Wade Welles: You mean that we can just like... slide through this and boom, we're on another planet?
Quinn Mallory: No. Same planet, different dimension.
Wing: I should've gone to law school like my old man wanted. This relativistic quantum pop-cosmology's such a mindwarp.
Michael Hurley: Hey, don't get smart with me. This computer store pays your rent, mister. If it weren't for my mistakes, you'd be out of a job.
Wade Welles: [after walking down into Quinn's basement] Wow, the Batcave!
Wade Welles: Oh man that was so great. It was like better than... than sex.
Prof. Maximilian Arturo: Well I wouldn't go that far.

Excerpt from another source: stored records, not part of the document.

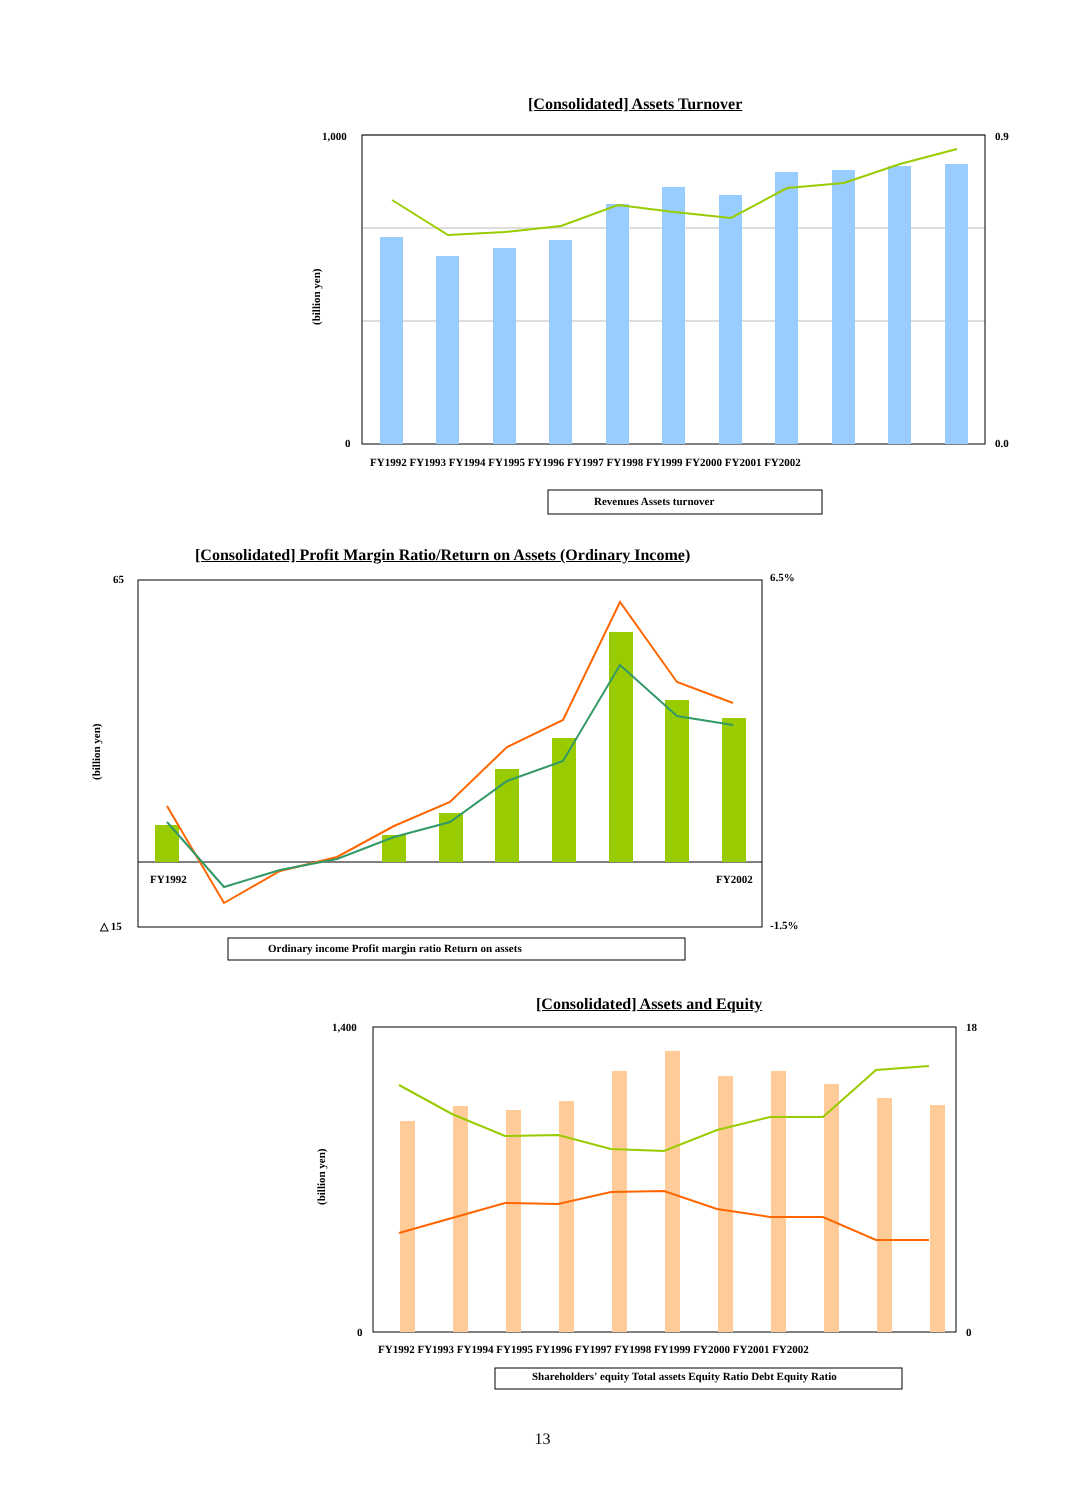[Consolidated] Assets Turnover
[Consolidated] Profit Margin Ratio/Return on Assets (Ordinary Income)
[Consolidated] Assets and Equity
1,000
0
0.9
0.0
(billion yen)
FY1992 FY1993 FY1994 FY1995 FY1996 FY1997 FY1998 FY1999 FY2000 FY2001 FY2002
Revenues Assets turnover
65
△ 15
6.5%
-1.5%
FY1992
FY2002
(billion yen)
Ordinary income Profit margin ratio Return on assets
1,400
0
18
0
(billion yen)
FY1992 FY1993 FY1994 FY1995 FY1996 FY1997 FY1998 FY1999 FY2000 FY2001 FY2002
Shareholders' equity Total assets Equity Ratio Debt Equity Ratio
13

Rembrandt 'Crying Man' Brown: [after Sliding] Man, that trip was a trip!
Prof. Maximillian P. Arturo: Jesus, Mary, and Joseph. I think I've just seen God and I could've sworn he was driving a Cadillac.
Day Tripper: Jack Kennedy does not want to run for another term. And I can understand this, people; because if you start the day in bed with Marilyn that's where you want to spend the day.
Wilkins: Got any rest, gentlemen?
Prof. Maximilian Arturo: Oh, yes! I always sleep well with my arms tied above my head, you blithering idiot!
Prof. Maximilian Arturo: Bad dream?
Quinn Mallory: I was down in the basement. My mother came looking for me. No matter what I did, she couldn't see me. She's lost Dad, now me.
Prof. Maximilian Arturo: You're not lost. You're just misplaced.
Michael Mallory: Hey. Did I miss anything?
Quinn Mallory: Hello... Dad.
Michael Mallory: What's the matter, son? You look like you've seen a ghost.
[Quinn is doodling vorticies instead of paying attention in class]
Prof. Maximilian Arturo: Mr. Mallory, I have devoted years of my life honing my considerable intelligence so that I may impart a subject this complex with some lucidity. You may at least do me the courtesy, sir, to *pretend* that you are listening.